• EXPLORE THE MATERIAL:
1. Decide whether each statement below, marked (a), (b) and (c), agrees with the text on the Covid-19 deadlines for approving accounts. For each, answer yes or no and quote the words of the text that decide it.

(a) The Ordinance was adopted under Emergency Law No. 2020-290 of March 23, 2020.
(b) The Ordinance applies only to commercial companies.
(c) Cooperatives are among the entities the Ordinance covers.
2. Answer these questions from the text on the Covid-19 deadlines for approving accounts.
(a) On what date is Ordinance No. 2020-318 dated?
(b) What English term does the text give for "société à responsabilité limitée"?
(c) Which two kinds of bodies are listed on the same line as associations?
3. Continue the text on the Covid-19 deadlines for approving accounts, starting after its last line.

• TEXT SECTION:
=== Begin Enclosure ===

Covid-19: Extension of deadlines for the approval of the accounts of private law businesses

Adopted in furtherance of the Emergency Law No. 2020-290 of March 23, 2020 to deal with the Covid-19 epidemic, Ordinance No. 2020-318 dated March 25, 2020 adapting the rules relating to the preparation, closing, audit, review, approval and publication of accounts and other documents and information that private law legal persons and entities without legal personality are required to file or publish in the context of the covid-19 epidemic has introduced temporary exceptional derogations, particularly with regard to the approval of accounts.

First of all, it should be recalled that the scope of application of Ordinance No. 2020-318 (the “Ordinance”) is quite broad since it applies to all legal persons and groups without legal personality governed by private law (the “Concerned Entities”), in particular:

  • civil and commercial companies (sociétés anonymes, i.e. joint stock companies, sociétés par actions simplifiés, i.e. simplified joint stock companies, société à responsabilité limitée, i.e. limited liability companies, sociétés en nom collectif, i.e. general partnerships, etc.),
  • associations, foundations and endowment funds,
  • economic interest groups and European economic interest groups,
  • cooperatives,
  • supplementary health insurance funds and groupings of supplementary health insurance funds, etc.

=== End Enclosure ===

• PROVIDED INFORMATION:
=== Begin Enclosure ===

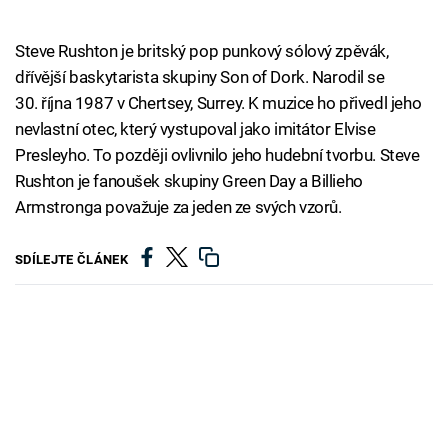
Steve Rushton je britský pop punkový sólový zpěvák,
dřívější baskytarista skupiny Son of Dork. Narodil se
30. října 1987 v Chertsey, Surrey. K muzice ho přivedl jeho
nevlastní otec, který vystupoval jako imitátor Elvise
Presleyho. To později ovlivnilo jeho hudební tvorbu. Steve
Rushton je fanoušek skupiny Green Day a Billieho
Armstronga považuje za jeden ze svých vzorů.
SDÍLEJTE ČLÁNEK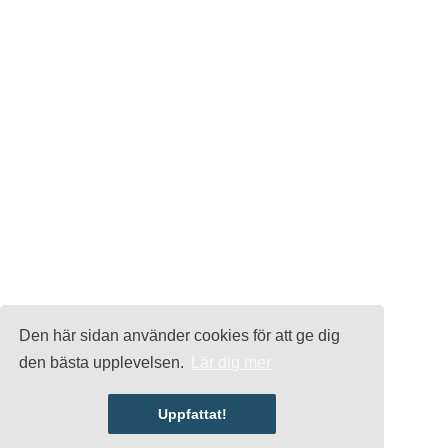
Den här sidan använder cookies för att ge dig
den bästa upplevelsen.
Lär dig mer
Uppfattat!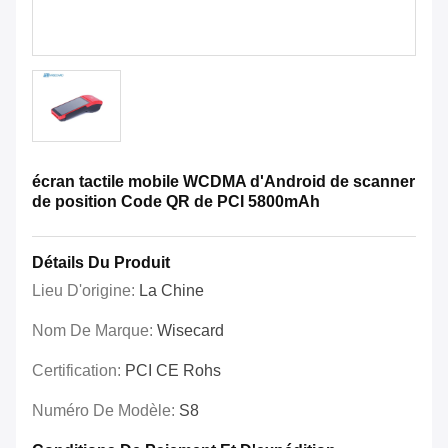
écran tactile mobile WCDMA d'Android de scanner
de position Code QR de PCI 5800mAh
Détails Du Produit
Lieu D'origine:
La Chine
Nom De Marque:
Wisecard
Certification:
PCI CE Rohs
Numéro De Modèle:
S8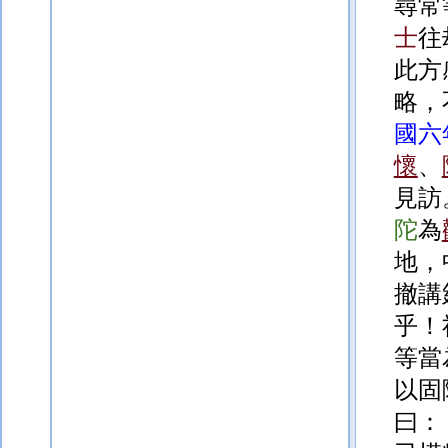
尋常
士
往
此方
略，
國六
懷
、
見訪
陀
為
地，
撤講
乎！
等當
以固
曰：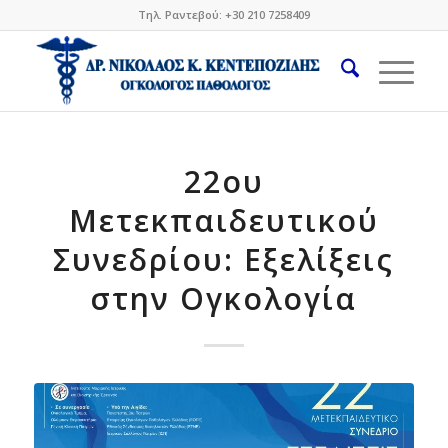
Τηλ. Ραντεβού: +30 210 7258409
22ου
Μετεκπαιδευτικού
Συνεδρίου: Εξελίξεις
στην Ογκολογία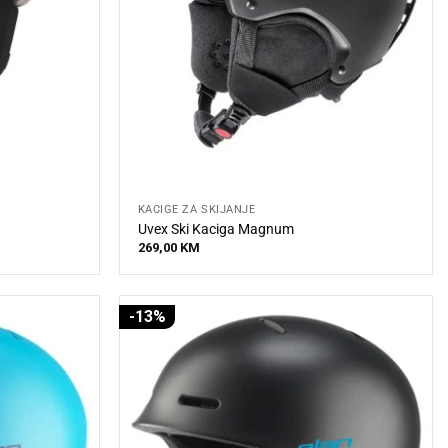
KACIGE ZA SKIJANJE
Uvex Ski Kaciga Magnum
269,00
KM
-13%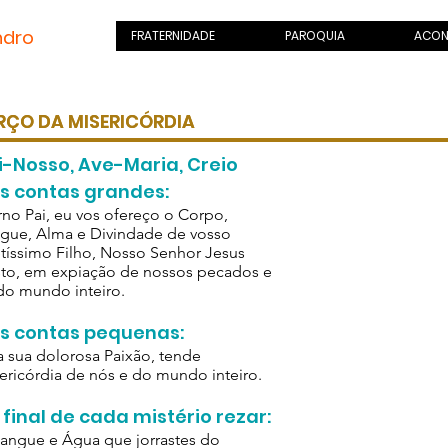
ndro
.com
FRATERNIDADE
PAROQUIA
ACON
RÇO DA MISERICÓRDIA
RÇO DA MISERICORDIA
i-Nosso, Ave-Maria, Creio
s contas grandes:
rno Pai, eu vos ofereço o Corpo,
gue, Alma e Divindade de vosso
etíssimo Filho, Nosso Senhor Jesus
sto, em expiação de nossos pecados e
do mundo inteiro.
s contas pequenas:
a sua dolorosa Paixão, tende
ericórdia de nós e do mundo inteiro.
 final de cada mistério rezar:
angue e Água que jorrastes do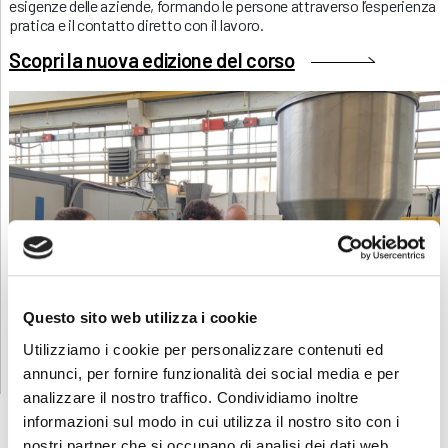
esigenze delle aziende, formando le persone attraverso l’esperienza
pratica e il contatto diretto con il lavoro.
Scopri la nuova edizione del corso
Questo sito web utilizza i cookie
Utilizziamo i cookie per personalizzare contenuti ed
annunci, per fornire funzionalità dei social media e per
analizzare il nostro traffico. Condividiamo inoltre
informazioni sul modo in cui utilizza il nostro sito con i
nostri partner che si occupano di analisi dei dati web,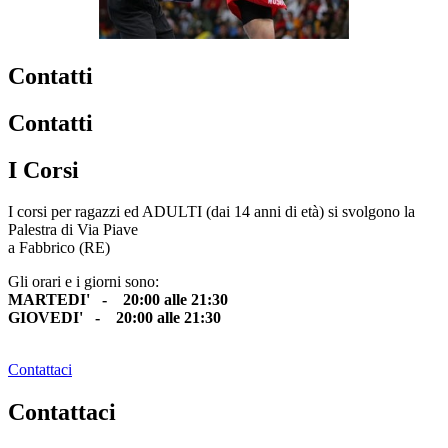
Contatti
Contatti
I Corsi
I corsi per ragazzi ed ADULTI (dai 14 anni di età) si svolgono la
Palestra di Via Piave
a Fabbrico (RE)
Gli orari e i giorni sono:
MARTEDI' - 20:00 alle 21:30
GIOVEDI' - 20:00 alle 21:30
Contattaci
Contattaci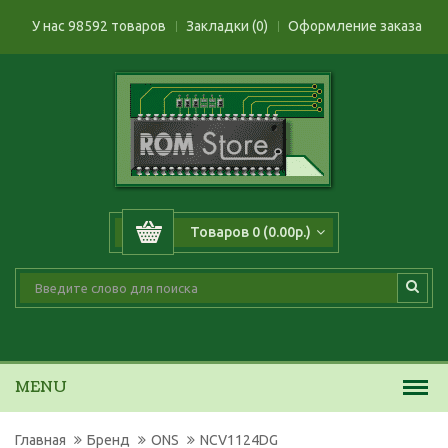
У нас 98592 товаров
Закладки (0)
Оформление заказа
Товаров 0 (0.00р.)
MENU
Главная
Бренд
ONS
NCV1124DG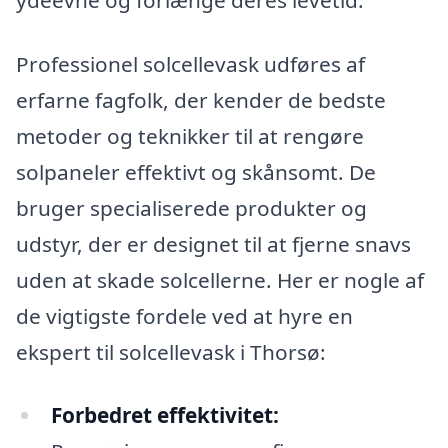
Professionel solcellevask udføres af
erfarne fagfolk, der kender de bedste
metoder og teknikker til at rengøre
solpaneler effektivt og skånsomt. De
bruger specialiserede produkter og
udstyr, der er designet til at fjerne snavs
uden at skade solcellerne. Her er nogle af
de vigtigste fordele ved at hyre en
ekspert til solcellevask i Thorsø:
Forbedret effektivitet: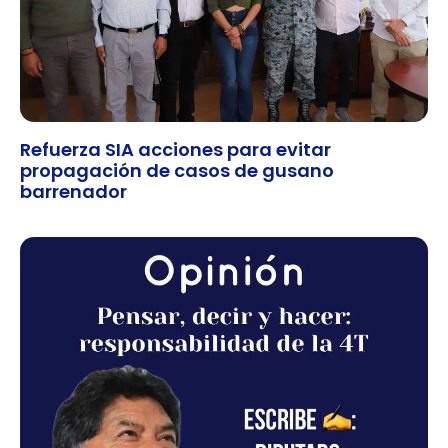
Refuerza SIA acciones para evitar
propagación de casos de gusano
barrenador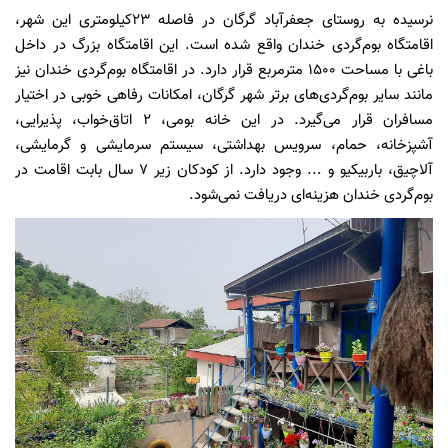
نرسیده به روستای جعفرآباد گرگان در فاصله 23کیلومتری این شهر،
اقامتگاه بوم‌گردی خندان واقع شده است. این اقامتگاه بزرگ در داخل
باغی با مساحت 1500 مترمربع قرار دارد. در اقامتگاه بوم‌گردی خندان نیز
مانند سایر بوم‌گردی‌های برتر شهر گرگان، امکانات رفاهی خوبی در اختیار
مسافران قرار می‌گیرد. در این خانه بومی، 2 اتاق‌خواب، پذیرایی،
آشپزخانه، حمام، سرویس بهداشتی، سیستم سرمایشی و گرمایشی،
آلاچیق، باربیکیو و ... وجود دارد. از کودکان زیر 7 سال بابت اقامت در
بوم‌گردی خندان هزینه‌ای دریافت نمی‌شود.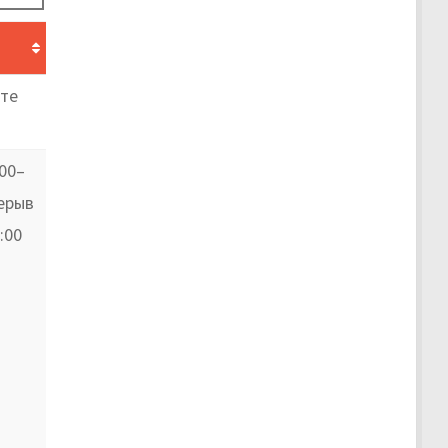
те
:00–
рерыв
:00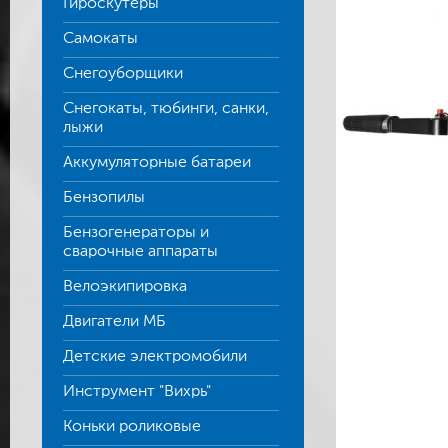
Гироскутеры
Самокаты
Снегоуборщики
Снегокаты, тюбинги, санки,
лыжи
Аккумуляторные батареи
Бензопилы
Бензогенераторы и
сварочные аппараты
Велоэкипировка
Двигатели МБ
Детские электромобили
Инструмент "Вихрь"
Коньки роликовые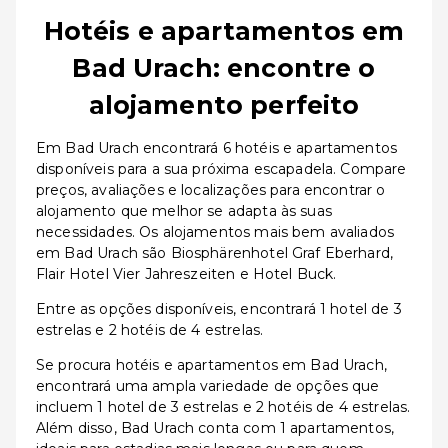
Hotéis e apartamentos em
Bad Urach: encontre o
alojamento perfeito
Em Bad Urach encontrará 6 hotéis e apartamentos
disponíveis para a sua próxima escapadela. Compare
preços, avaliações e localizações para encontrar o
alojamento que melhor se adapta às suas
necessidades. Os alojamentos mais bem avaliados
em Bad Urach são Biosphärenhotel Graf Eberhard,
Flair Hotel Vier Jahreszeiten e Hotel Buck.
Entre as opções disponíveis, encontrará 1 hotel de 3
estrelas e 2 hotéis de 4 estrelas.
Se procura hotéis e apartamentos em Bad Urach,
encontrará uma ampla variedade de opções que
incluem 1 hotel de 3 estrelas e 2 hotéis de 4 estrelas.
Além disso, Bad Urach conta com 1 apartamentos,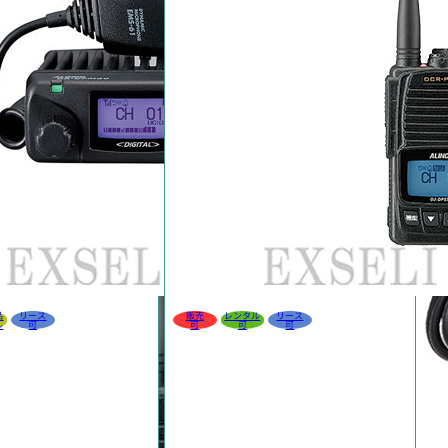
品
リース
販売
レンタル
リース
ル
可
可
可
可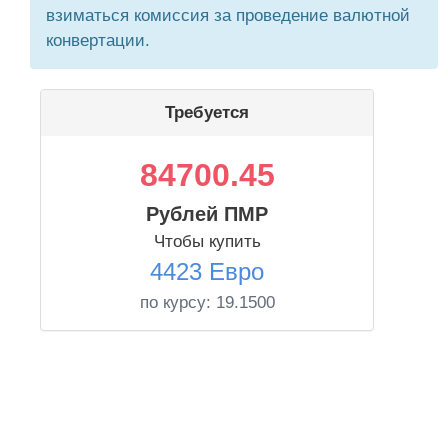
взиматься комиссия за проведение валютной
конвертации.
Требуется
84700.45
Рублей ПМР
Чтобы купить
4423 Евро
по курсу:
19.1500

=== End Enclosure ===

• EXERCISE RESULTS:
1.
(a) Yes: "Adopted in furtherance of the Emergency Law No. 2020-290 of March 23, 2020"
(b) No: "it applies to all legal persons and groups without legal personality governed by private law"
(c) Yes: "cooperatives"

2.
(a) March 25, 2020
(b) Limited liability companies
(c) Foundations and endowment funds

3.
However, some provisions of Ordinance No. 2020-318, have a much narrower scope of application, such as Article 2 thereof which only applies to commercial companies in liquidation.

In our opinion, one of the key measures of the Ordinance is included in Article 3 which provides, in particular, that for Concerned Entities, the deadlines imposed by laws or regulations or by the by-laws for the approval of the accounts or the convening of the meeting of shareholders/members responsible for such approval, are extended by three (3) months.

The report to the President of the French Republic concerning the Ordinance specifies, with regard to Article 3 thereof, that “the purpose of these provisions is to take into account the situation of companies and entities for which the preparation/audit of the accounts was in progress at the time the administrative measures came into force and which could not be completed within a period of time compatible with the holding of the general meeting, insofar as the accounting documents may no longer be accessible”.

This automatic extension implies, however, that two (2) conditions be met. These provisions are indeed only applicable to Concerned Entities:

  • that close their accounts between September 30, 2019 and the expiry of a period of one month following the end of the state of health emergency, i.e. 24 June 2020[1] (unless the state of emergency is extended) on the one hand, and
  • whose statutory auditor, wherever the Concerned Entity has one, has not already issued its report on the accounts prior to March 12, 2020 on the other hand.

As an example, a société par actions simplifiée (simplified joint stock company) closing its accounts on December 31 of each year, and whose by-laws provide that the approval of the accounts must take place within five (5) months from the closing of the accounts, i.e. by May 31, 2020 at the latest, therefore benefits from a an additional period of three (3) months to approve its accounts.

As such, the company in question will thus have until August 31, 2020 to have its accounts approved by its shareholders(s).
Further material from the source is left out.